Retour sur la manif du 8 mars entre Belleville et Pigalle

Samedi 8 mars 2014, plusieurs événements féministes / antisexistes ont eu lieu à Paris. Une manif plus ou moins institutionnelle a défilé dans des quartiers bourgeois de Paris. Et une autre manif, appelée par le Collectif 8 Mars pour touTEs, a eu lieu dans des quartiers populaires de Paris, parcourant les XXe, XIXe et XVIIIe arrondissements (entre la place de Belleville et la place Pigalle).

Cette manif a réuni plusieurs centaines de personnes, peut-être même quelques milliers, j’ai du mal à me rendre compte.

En tête de manif, une grande banderole sur laquelle on pouvait lire « Mon corps, mes choix, nos luttes », avec une visibilité féministe, populaire et LGBTI assez nette.

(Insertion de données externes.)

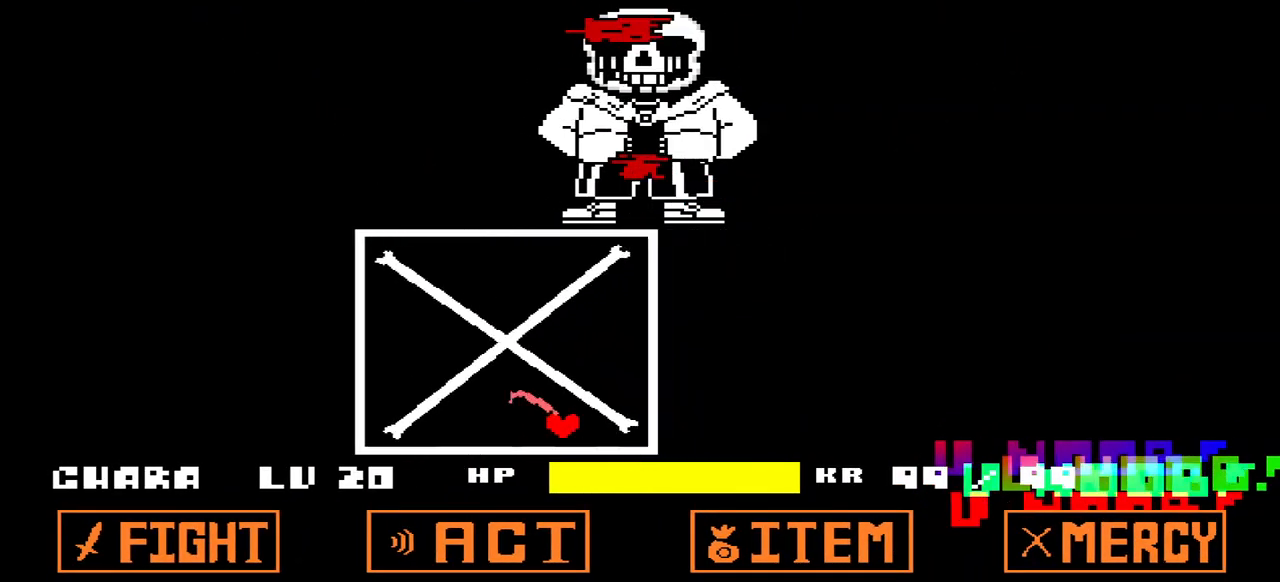
{"keys": ["right"], "events": [[67, "up", "down"], [167, "left", "up"], [200, "up", "up"], [500, "right", "down"]]}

Parmi les cortèges présents, plusieurs slogans se sont fait entendre, naviguant bizarrement entre offensive féministe et revendication citoyenniste :
- « La rue, elle est à qui ? Elle est à nous ! »
- « De Taksim à Belleville, résistance ! »
- « Femmes agressées, lycéennes exclues, islamophobie, nous ne nous tairons plus »
- « Palestine vivra, Palestine vaincra, vive la lutte des femmes palestiniennes ! »
- « Trans, putes, sans-papiers - des droits, des lois qui respectent nos choix »
- « C’est pas les immigrés, c’est pas les sans-papiers, qu’il faut virer, c’est les lois qu’il faut changer »
- « On n’est pas là pour décorer, on détruira votre société ! »

Le plus troublant étant que les slogans les plus révoltés comme les plus citoyennistes étaient parfois criés par les mêmes personnes...

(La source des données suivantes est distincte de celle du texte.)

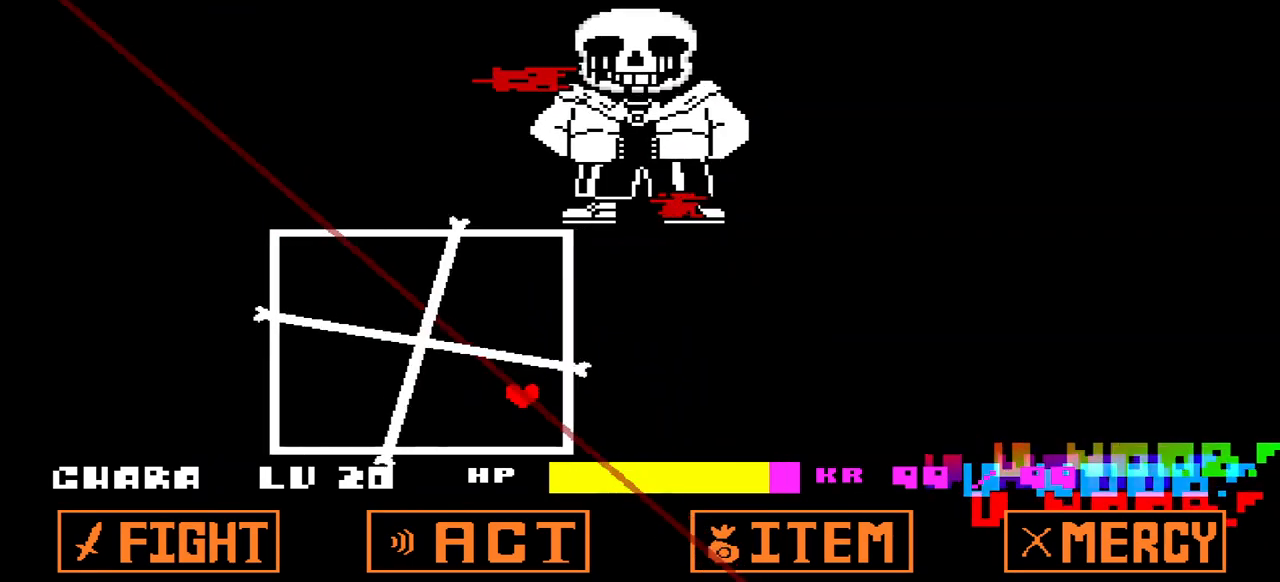
{"keys": ["up"], "events": [[167, "up", "down"], [233, "right", "up"]]}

En tout cas, cette manif se situait loin des réflexes républicains et bourgeois portés par un certain nombre de tendances féministes. Et rien que pour cela, on pouvait facilement s’y sentir à sa place. Toutes les femmes en lutte pouvaient y manifester sans se faire culpabiliser (des travailleuses du sexe aux femmes portant un foulard, des trans aux femmes sans-papiers, etc.).

Certains cortèges insistaient particulièrement sur la solidarité avec les luttes de femmes à travers le monde (notamment en Afrique, en Amérique latine et en Palestine).

Si la plupart des cortèges étaient « autonomes », dépendant d’aucune organisation spécifique, certains étaient spécifiques à des orgas/assos/partis comme ceux de Femmes en lutte 93, Act-Up, Inter-LGBT, Fédération anarchiste, CNT-AIT, Voie prolétarienne, NPA, Front de Gauche, EELV, etc.

Sur quelques-uns des nombreux panneaux portés par des manifestant-e-s, on pouvait lire :
- « Mon genre : humain, féministe, trans »
- « Féministes en colère / La lutte continue »
- « Fières, vénères, sans frontières »

Au final, une manif assez dynamique, qui, si elle n’a pas eu de répercussion médiatique, ne sera pas passée inaperçue sur son passage !

Dominique Rochetard

[Plein de photos de la manif, .]


Ci-dessous, l’intervention lue à la fin de la manifestation, à Pigalle, par les Femmes en lutte 93 (je précise que je n’en fais pas partie, mais je l’ai trouvée très intéressante donc je fais suivre) :

Nous sommes sorties de l’ombre pour faire vivre un féminisme de lutte de classe !

"Merci à tous et toutes d’être venues ! On remercie tout le monde ! Notamment les femmes de la Coordination 93 des sans papiers (CSP 93).

Nous voulons faire vivre un féminisme populaire et multiculturel qui pose les vrais problèmes des femmes des quartiers populaires et prolétaires, de notre point de vue, suivant nos intérêts et nos besoins ! Pas ceux des hommes, ni de l’État ni de l’Institution féministe !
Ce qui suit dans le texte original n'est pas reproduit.